Le jour où nous voudrons décider de notre avenir par nous-mêmes, nous n’aurons de permission à demander à personne. La démocratie québécoise prime les lois constitutionnelles canadiennes. Il est important de ne jamais l’oublier.


Sol Zanetti, député de Jean-Lesage, Québec solidaire


De son côté, le chef intérimaire du Parti québécois, Pascal Bérubé, « lance un avertissement très sérieux » à Ottawa : « Ce n'est pas vrai que les provinces du Canada vont décider de l'avenir du Québec. Il faut le réitérer en 2019, et on va le faire avec force très prochainement. »


M. Bérubé entend déposer jeudi une motion à l'Assemblée nationale pour « dénoncer cette attaque du fédéral envers le droit du Québec à disposer de son propre avenir ». Sur Twitter, il a invité tous ses collègues de l'Assemblée nationale à appuyer ladite motion.


De passage à Shawinigan, le chef du Bloc québécois, Yves-François Blanchet, estime qu'« Ottawa nie le droit du Québec de décider lui-même de son avenir en tentant de mettre sous tutelle fédérale l’indépendance du Québec ».


« Les Québécoises et les Québécois sont les seuls qui doivent décider de l’indépendance. La seule permission nécessaire, c’est celle de la population québécoise », a-t-il ajouté.


La ministre québécoise de la Justice, Sonia LeBel, a indiqué que son gouvernement « n'était pas d'accord » avec l'argument avancé par Ottawa.



Je pense que le Québec peut prendre ses décisions.


La ministre Sonia LeBel


Mme LeBel n'a toutefois pas voulu se prononcer à savoir si le Québec disposait du droit de déclarer unilatéralement son indépendance, advenant un nouveau référendum.

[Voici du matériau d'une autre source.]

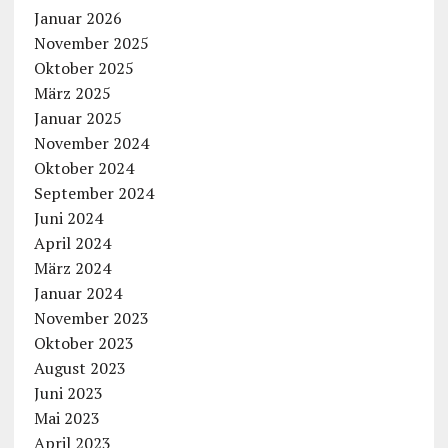
Januar 2026
November 2025
Oktober 2025
März 2025
Januar 2025
November 2024
Oktober 2024
September 2024
Juni 2024
April 2024
März 2024
Januar 2024
November 2023
Oktober 2023
August 2023
Juni 2023
Mai 2023
April 2023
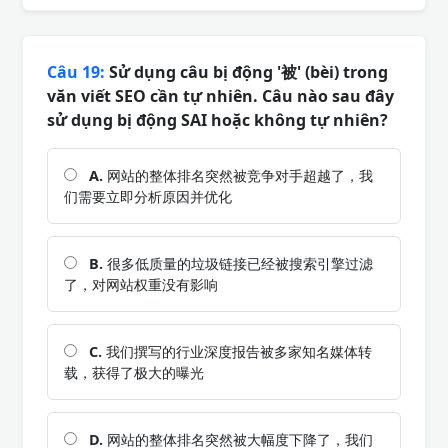
Câu 19:
Sử dụng câu bị động '被' (bèi) trong
văn viết SEO cần tự nhiên. Câu nào sau đây
sử dụng bị động SAI hoặc không tự nhiên?
A.
网站的整体排名突然被竞争对手超越了，我
们需要立即分析原因并优化
B.
很多低质量的垃圾链接已经被搜索引擎过滤
了，对网站权重没有影响
C.
我们撰写的行业深度报告被多家知名媒体转
载，获得了极大的曝光
D.
网站的整体排名突然被大幅度下降了，我们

Pour la ministre, enfin, il n'y a pas grand cas à faire du fait que le mémoire du fédéral a été présenté uniquement dans la langue de Shakespeare.

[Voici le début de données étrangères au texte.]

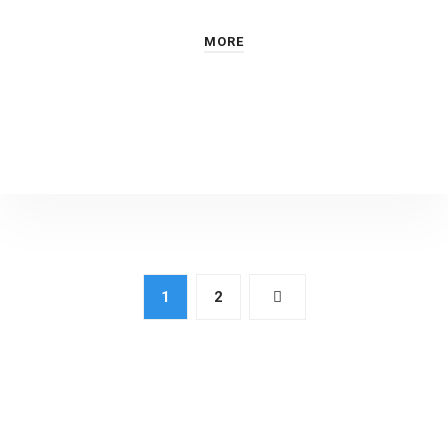
MORE
1
2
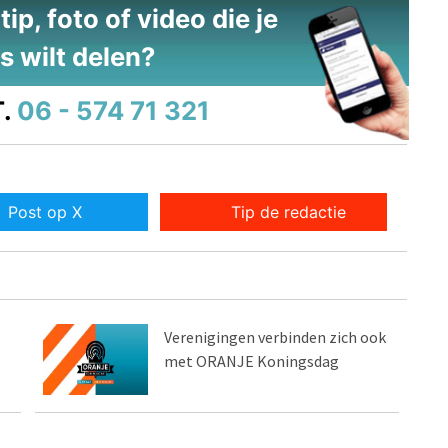
ip, foto of video die je
s wilt delen?
.
06 - 574 71 321
Post op X
Tip de redactie
Verenigingen verbinden zich ook
met ORANJE Koningsdag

« Au Québec, on peut plaider dans la langue de notre choix, c'est ce que les tribunaux ont décidé, c'est dans la Constitution. Est-ce qu'on peut penser que ça aurait été aimable de la part d'Ottawa de déposer un mémoire au moins bilingue devant la Cour d'appel du Québec? La réponse est oui, mais si vous parlez si juridiquement, ils avaient le droit de le faire, la réponse est oui également », a-t-elle déclaré.

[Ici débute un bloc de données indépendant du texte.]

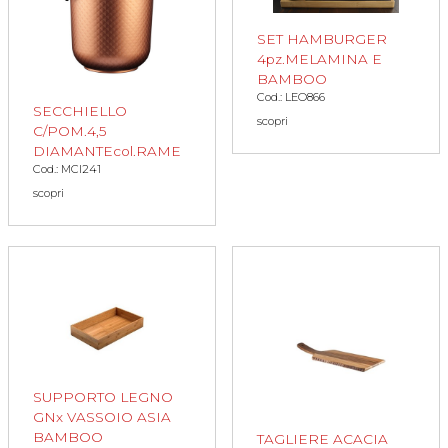
SET HAMBURGER
4pz.MELAMINA E
BAMBOO
Cod.: LEO866
SECCHIELLO
scopri
C/POM.4,5
DIAMANTEcol.RAME
Cod.: MCI241
scopri
SUPPORTO LEGNO
GNx VASSOIO ASIA
BAMBOO
TAGLIERE ACACIA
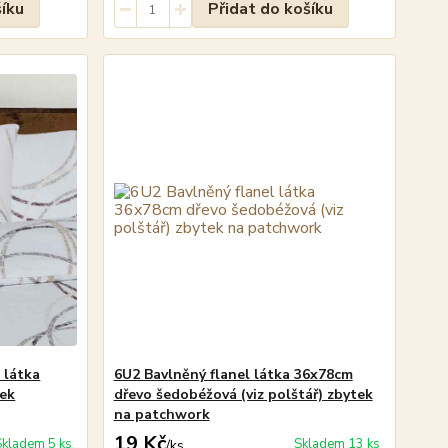
šíku
Přidat do košíku
l látka
6U2 Bavlněný flanel látka 36x78cm
tek
dřevo šedobéžová (viz polštář) zbytek
na patchwork
19 Kč
Skladem 5 ks
Skladem 13 ks
/
ks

Ce choix de présenter la position du gouvernement fédéral en anglais seulement a cependant ulcéré la SSJB, qui qualifie ce geste d'« insulte ajoutée à l'injure ».


« Le Canada entend rajouter une nouvelle couche à la chape de plomb constitutionnelle qu’il nous a imposée de force, en meublant à son avantage les silences de l’Avis rendu en 1998 par la Cour suprême pour rendre techniquement irréalisable en droit l’accession du Québec à la liberté politique », plaide encore la SSJB par voie de communiqué.